● What is required: Which lines in the records below contain the word "Treewards"? Report each of them.

● Material for this exercise:
- - - - - - -

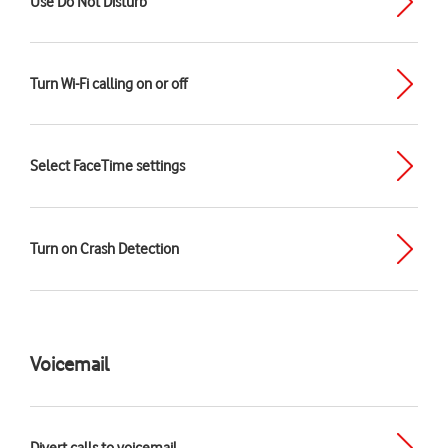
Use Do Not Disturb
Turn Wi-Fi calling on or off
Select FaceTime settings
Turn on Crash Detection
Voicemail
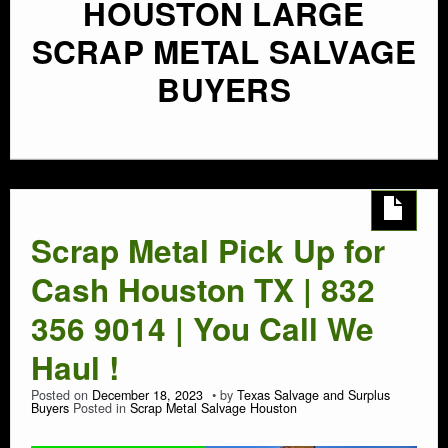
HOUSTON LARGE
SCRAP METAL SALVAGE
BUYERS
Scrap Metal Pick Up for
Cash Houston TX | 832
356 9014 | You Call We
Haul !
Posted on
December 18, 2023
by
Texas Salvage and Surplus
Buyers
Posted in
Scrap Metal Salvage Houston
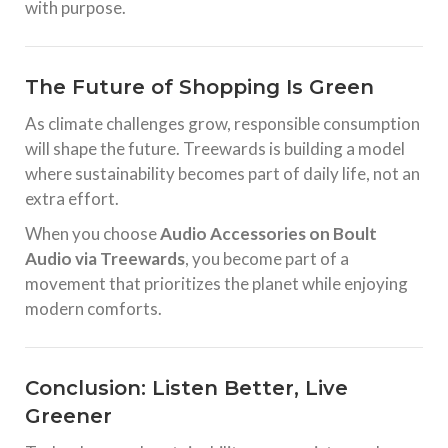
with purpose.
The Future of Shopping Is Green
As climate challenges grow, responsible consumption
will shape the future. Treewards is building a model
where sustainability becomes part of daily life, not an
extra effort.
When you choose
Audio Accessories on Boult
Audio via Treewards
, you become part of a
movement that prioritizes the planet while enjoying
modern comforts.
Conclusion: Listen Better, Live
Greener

- - - - - - -

● Reply:
will shape the future. Treewards is building a model
Audio via Treewards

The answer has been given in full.